TASK TO CARRY OUT - Determine how many lines in the records hold "significant", then give that number by itself.

DATA TO PROCESS -
§

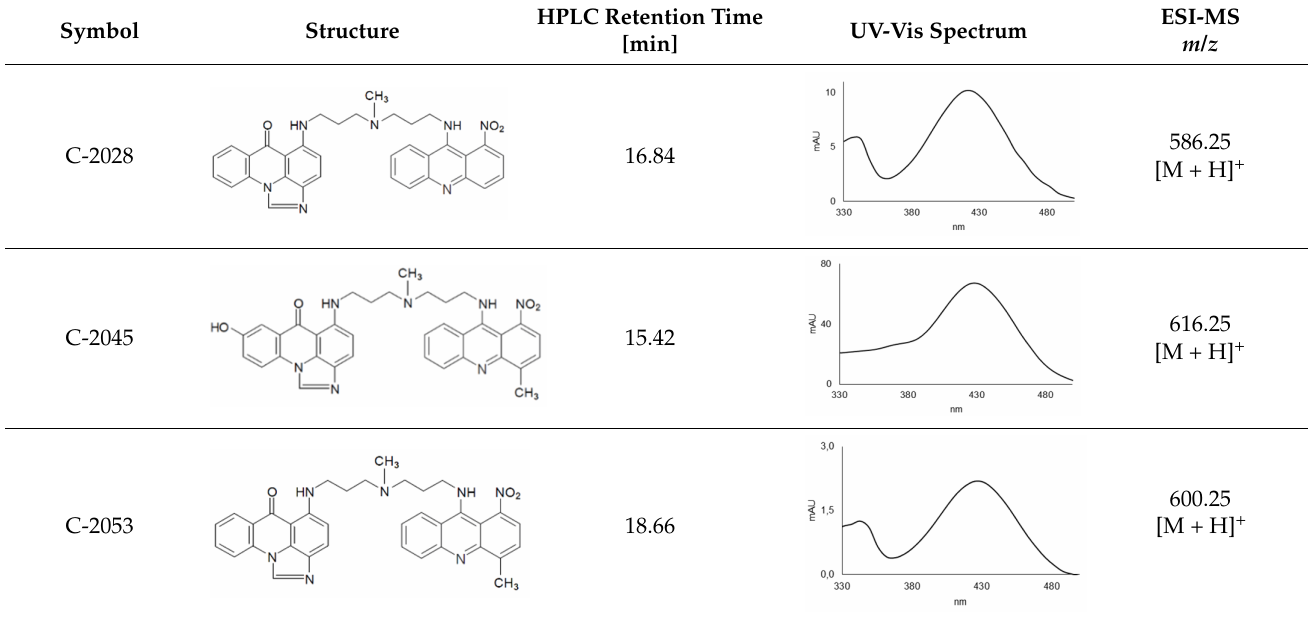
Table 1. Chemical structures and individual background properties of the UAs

§

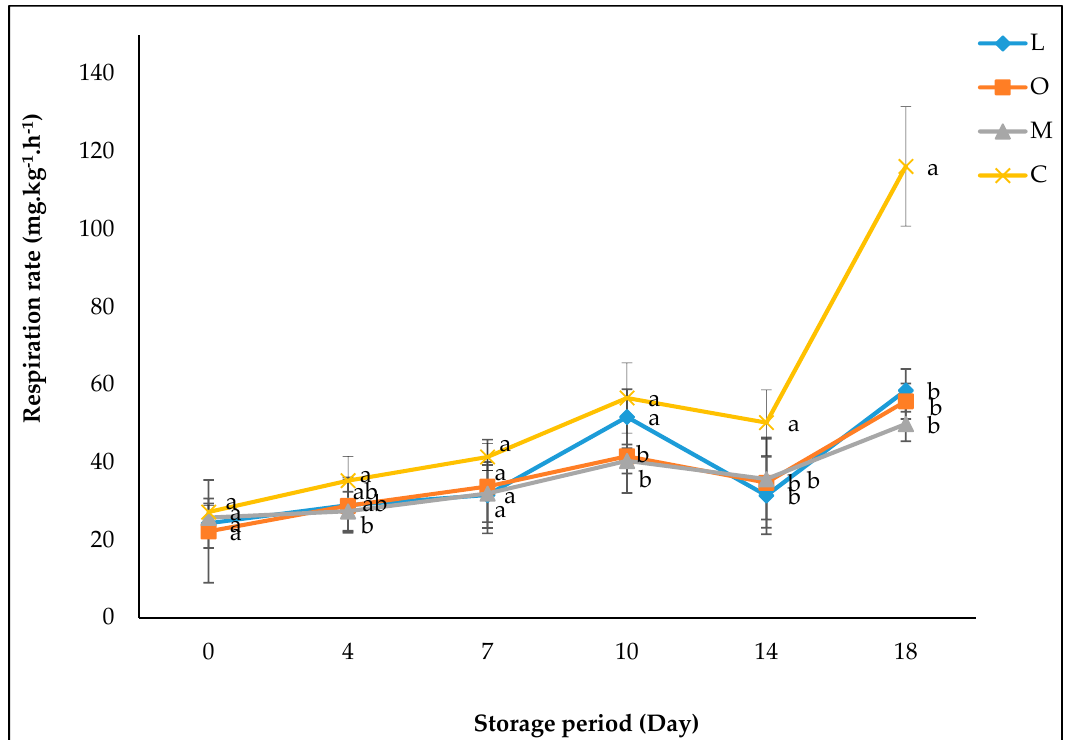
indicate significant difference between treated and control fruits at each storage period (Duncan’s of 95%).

§

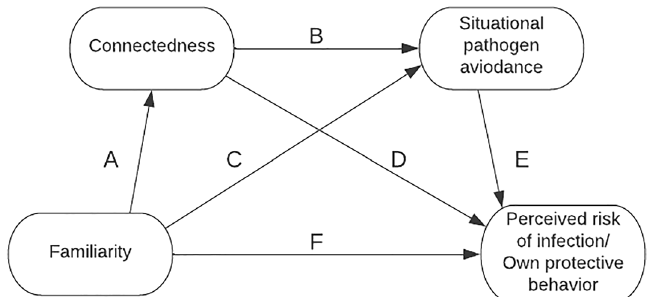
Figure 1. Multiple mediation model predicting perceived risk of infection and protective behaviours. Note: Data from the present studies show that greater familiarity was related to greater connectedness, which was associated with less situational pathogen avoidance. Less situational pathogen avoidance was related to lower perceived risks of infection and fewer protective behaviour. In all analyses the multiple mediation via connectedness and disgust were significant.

§

WRITTEN RESPONSE - 2